Die Engelskirche auf Anatolikon[208] 1

Es lacht ein Eiland Mit Feigenbäumen,

Mit Rosenlauben, Mit Rebenranken,

Wie sonst es schaffen Nur die Gedanken,

Wie man's nur schauet In Morgenträumen.


Es regt ein Volk sich Auf seinen Hügeln,

Das spricht die Sprache, Die alte, traute,

Die zu uns redet Mit Geisterlaute;

Und Freiheit deckt es Mit jungen Flügeln.


Es wohnt im Schutze Der heil'gen Engel,

Den Cherubinen Ist es vertrauet,

Von Marmor stehet Ihr Haus gebauet,

Im weißen Kleide, Rein, ohne Mängel.
[208]

Wohnt auch die Trauer In solchem Lande?

Warum verödet Die Rosenlauben?

Warum kein Liedchen Beim Saft der Trauben?

Kein Tausch der Waaren Am regen Strande?


Das macht, es wimmelt Dort auf den Wassern,

Und birgt sich hinter Den Felsenriffen:

Ein Heer von Masten, Von fremden Schiffen,

Ein grimmig Heer ist's Von Christenhassern!


Du Griechenvölkchen, Willst du verzagen?

Das Schwert der Väter, Hast's nicht geschwungen?

Hast mit der Freiheit Nicht Mut errungen? –

»Mut g'nug und Schwerter Sie zu erschlagen!


Doch sind's zu viele!« – Hast du nicht Mauern?

Hast du nicht Schanzen, Dich klug zu decken? –

»Ja, Thürm' und Wände, Der Feinde Schrecken,

Die zehn Geschlechter Wohl überdauern!« –


Und blühn nicht Früchte Dir gnug dahinter?

Kornähren, Feigen, Und Oel die Menge? –

»Mir naht kein Hunger, Der mich bedränge:

Mich nährt der Sommer, Nie folgt ein Winter.


Nur eins vergaß mir Natur zu spenden:

Kein Quell mir sprudelt Aus ihren Brüsten;

Sonst kauft' ich Wasser An fernen Küsten,

Jetzt wehrt der Feind mir An allen Enden!


Umsonst des Blutes Hab' ich vergossen,

In's Herz des Feindes Das Blei gesendet!

Die Kraft versieget, das Leben endet!

Er schickt den Durst mir, Den Bundsgenossen!«


Da will das Auge Sich traurig senken. –

Doch sieh! Die Menge, Die gläub'ge, wallet

Zum Haus der Engel, Und Flehen schallet:

»O Gott im Himmel, Du kannst uns tränken!


Machst deinen Engel Zu Wind und Wolke,

Machst deine Diener Zu Feuerflammen:

Da krachen Schiffe Zermalmt zusammen,

Da stürzt der Dränger Vor deinem Volke!
[209]

Heut nach der Erde Geheimster Ader

Laß deine Geister, Die treuen, spüren;

Wenn erst die Quellen Sich um uns rühren,

So zwingt uns nimmer Des Feinds Geschwader!

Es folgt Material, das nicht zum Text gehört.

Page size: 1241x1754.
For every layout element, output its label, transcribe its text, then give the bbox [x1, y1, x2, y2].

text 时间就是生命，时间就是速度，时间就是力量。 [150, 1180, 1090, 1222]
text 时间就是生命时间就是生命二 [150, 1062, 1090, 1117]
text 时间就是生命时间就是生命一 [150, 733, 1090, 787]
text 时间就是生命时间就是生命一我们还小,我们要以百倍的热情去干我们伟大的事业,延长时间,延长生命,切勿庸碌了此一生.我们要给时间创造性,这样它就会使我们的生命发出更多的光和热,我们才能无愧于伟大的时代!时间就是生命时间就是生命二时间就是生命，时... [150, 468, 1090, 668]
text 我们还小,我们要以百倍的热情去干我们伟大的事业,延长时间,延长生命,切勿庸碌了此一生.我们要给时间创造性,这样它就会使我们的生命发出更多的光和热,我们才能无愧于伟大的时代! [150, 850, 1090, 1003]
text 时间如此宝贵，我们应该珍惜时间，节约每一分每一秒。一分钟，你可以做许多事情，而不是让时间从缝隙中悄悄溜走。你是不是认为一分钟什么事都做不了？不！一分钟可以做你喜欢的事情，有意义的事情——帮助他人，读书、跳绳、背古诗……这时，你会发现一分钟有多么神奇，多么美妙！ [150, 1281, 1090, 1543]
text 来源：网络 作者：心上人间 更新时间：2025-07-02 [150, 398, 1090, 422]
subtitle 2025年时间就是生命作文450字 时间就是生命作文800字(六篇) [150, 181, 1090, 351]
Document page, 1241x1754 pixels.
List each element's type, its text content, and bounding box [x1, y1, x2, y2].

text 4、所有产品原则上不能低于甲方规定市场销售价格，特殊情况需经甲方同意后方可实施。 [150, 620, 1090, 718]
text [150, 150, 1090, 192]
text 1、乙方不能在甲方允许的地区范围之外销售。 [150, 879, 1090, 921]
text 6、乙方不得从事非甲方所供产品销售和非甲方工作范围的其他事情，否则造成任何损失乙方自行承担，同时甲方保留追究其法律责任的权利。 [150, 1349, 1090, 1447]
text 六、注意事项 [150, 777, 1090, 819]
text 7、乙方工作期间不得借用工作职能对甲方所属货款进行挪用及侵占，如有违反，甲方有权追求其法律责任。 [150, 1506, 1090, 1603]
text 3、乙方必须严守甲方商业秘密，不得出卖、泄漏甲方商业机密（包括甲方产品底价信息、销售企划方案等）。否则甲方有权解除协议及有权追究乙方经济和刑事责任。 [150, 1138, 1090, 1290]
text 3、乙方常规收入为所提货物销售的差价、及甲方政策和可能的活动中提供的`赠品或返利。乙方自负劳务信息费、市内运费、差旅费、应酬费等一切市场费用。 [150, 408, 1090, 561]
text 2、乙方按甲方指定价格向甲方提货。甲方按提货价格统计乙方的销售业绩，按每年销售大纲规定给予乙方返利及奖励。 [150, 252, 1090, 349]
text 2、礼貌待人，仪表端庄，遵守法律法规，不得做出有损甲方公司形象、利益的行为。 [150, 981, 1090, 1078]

Erhör' uns, Retter!« So tönt's von Allen.

Hat er vernommen Die fleh'nde Stimme?

Warum nicht wehrt er Des Feindes Grimme?

Die Schlünde donnern, Die Kugeln fallen.


Und eine flieget Mit Sturms Gefieder,

Reißt durch des Tempels Gewölbte Decken;

Des Volkes Flehen Verstummt in Schrecken,

In seine Mitte Fährt sie hernieder.


Schlägt in den Boden, Wühlt in dem Grunde,

Sie gräbt so gierig In seinen Ritzen;

Da hört ihr's sprudeln, Da seht ihr's spritzen: –

Da quillt ein Brunnen Tief aus dem Schlunde!

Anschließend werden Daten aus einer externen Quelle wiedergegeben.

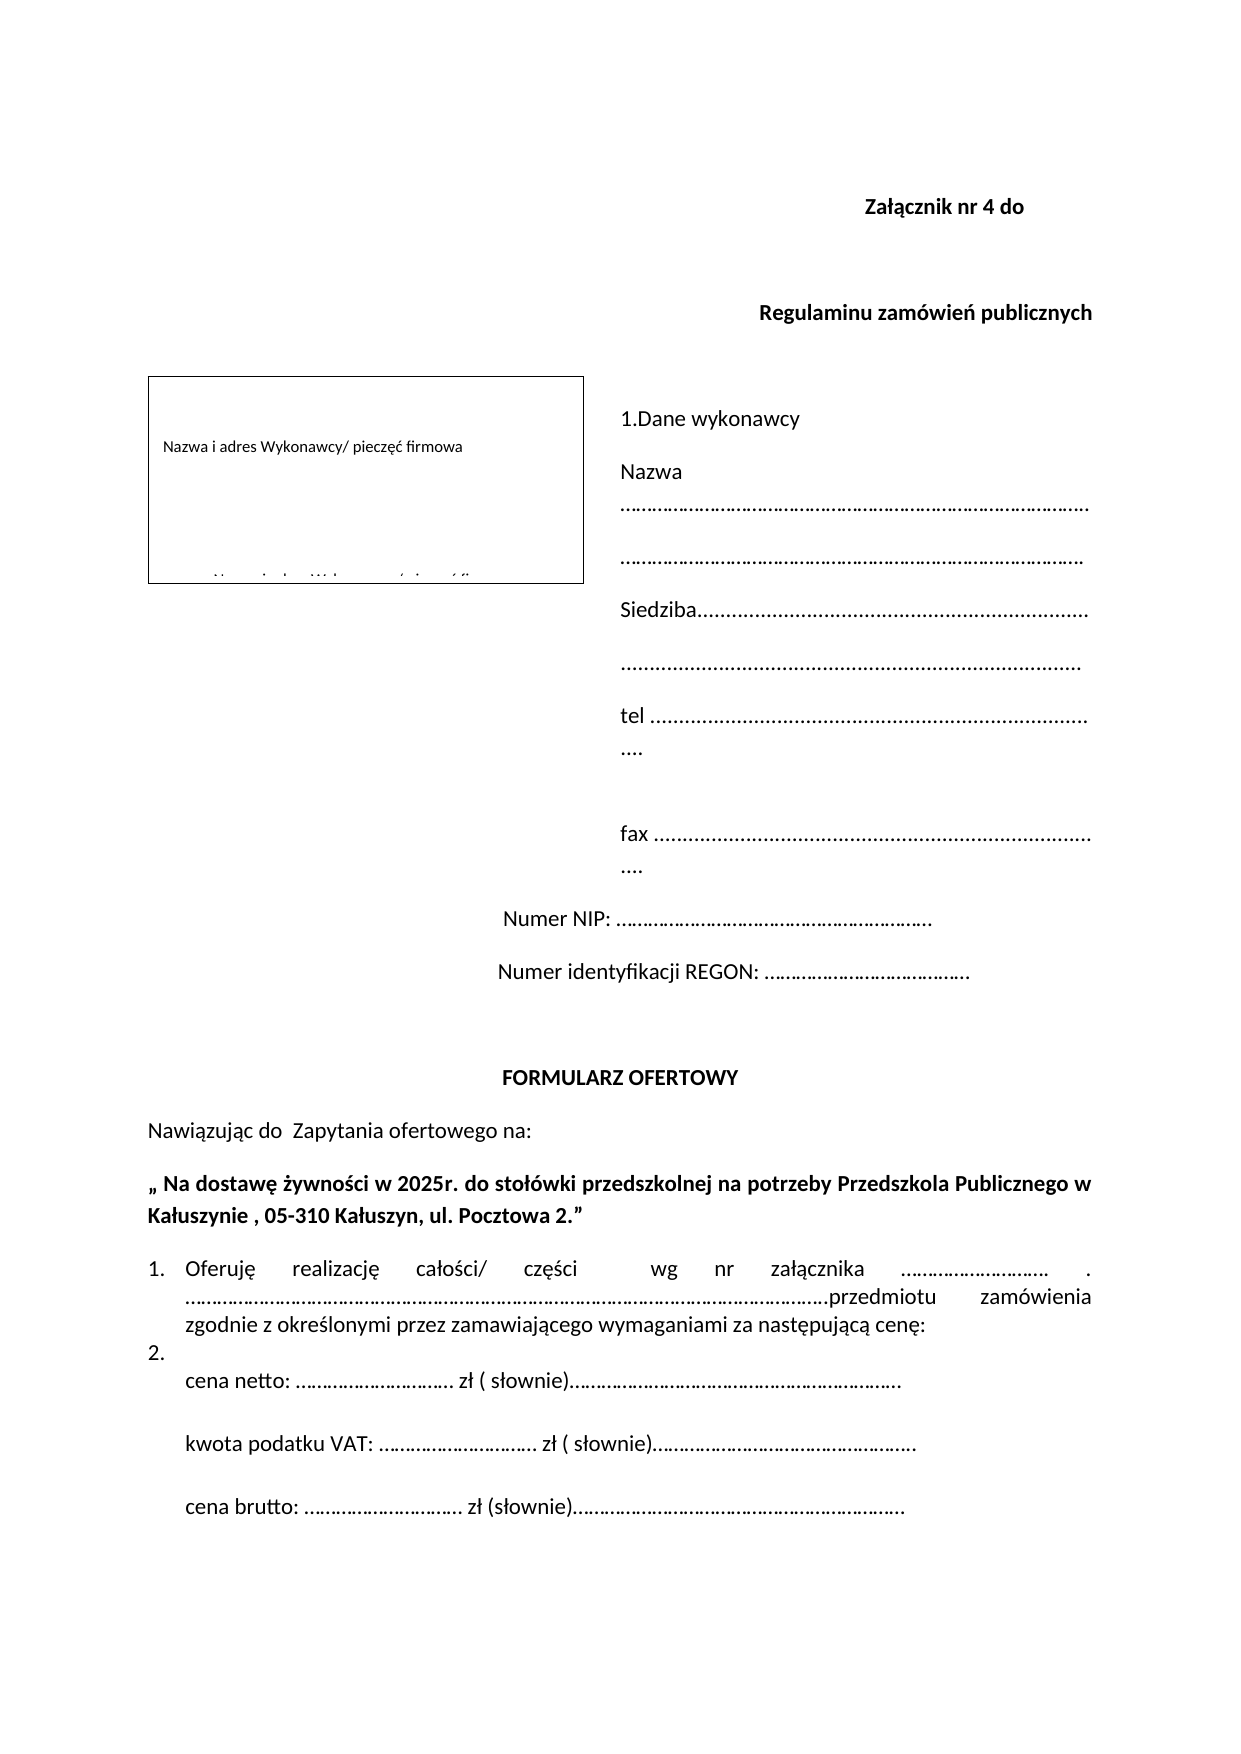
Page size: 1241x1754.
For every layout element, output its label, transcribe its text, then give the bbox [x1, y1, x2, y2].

Erzengel Gottes Sei hoch willkommen!

Du fährst als Donner Aus glühnden Blechen;

Springst aus den Tiefen In Wasserbächen,

Wenn's gilt zu retten Das Volk der Frommen!

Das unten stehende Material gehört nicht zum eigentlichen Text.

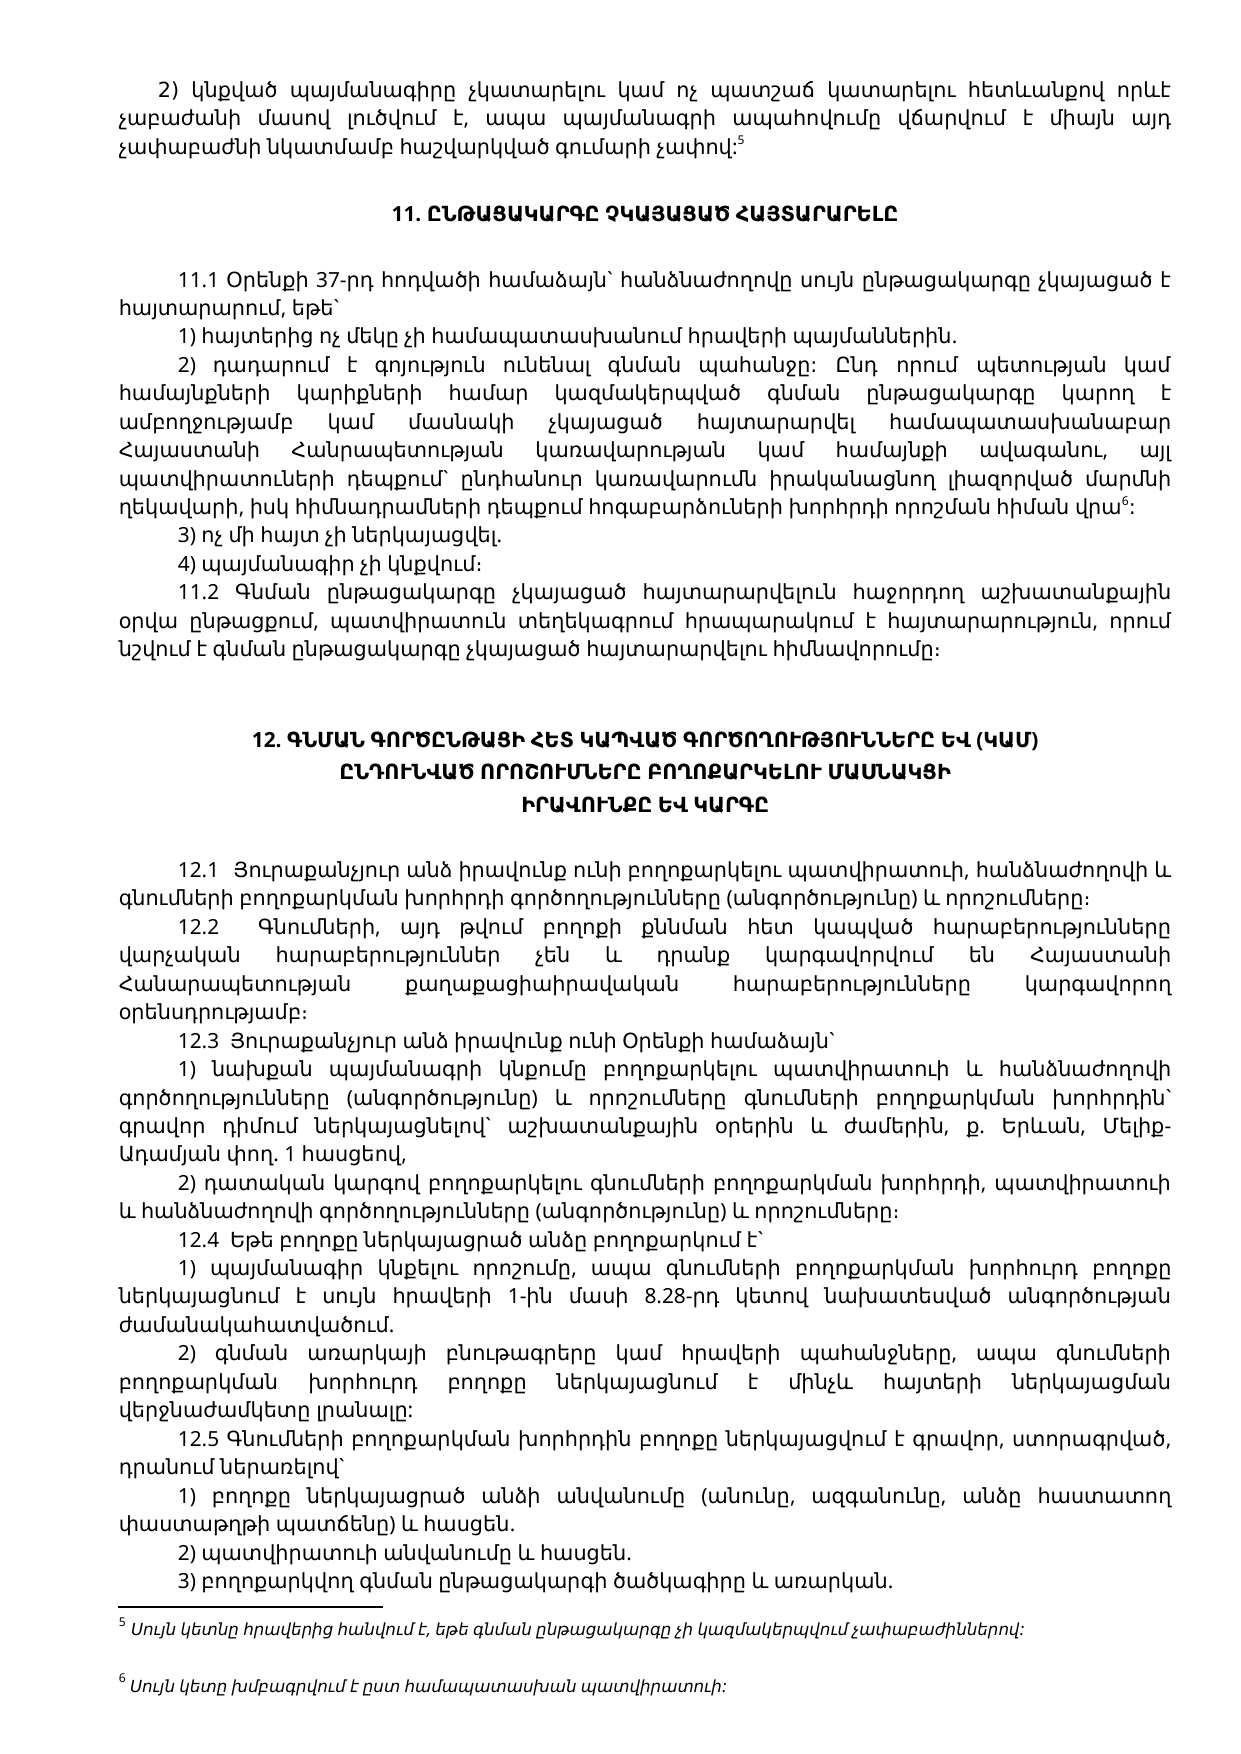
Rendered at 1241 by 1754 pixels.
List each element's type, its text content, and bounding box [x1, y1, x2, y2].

Da schöpfet Jeder Vom heil'gen Quelle,

Durch alle Glieder Dringt Engelsstärke,

Sie schreiten fürder Zum großen Werke,

Fort aus dem Tempel, Hin auf die Wälle.


Dreitausend Kugeln Schickt aus den Schlünden

Zur heil'gen Insel Der Feind vergebens,

Sie all erlöschen Im Strom des Lebens:

So muß die Freiheit Sich ewig gründen.

Fußnoten

1 Kleine Inselstadt am Eingange des lepantischen Meerbusens, an Reiz der Lage Venedig vergleichbar. – Die Begebenheit berichtete die Allgemeine Zeitung vom 25. Februar 1824.


Quelle:
Gustav Schwab: Gedichte. Leipzig [um 1880], S. 208-210.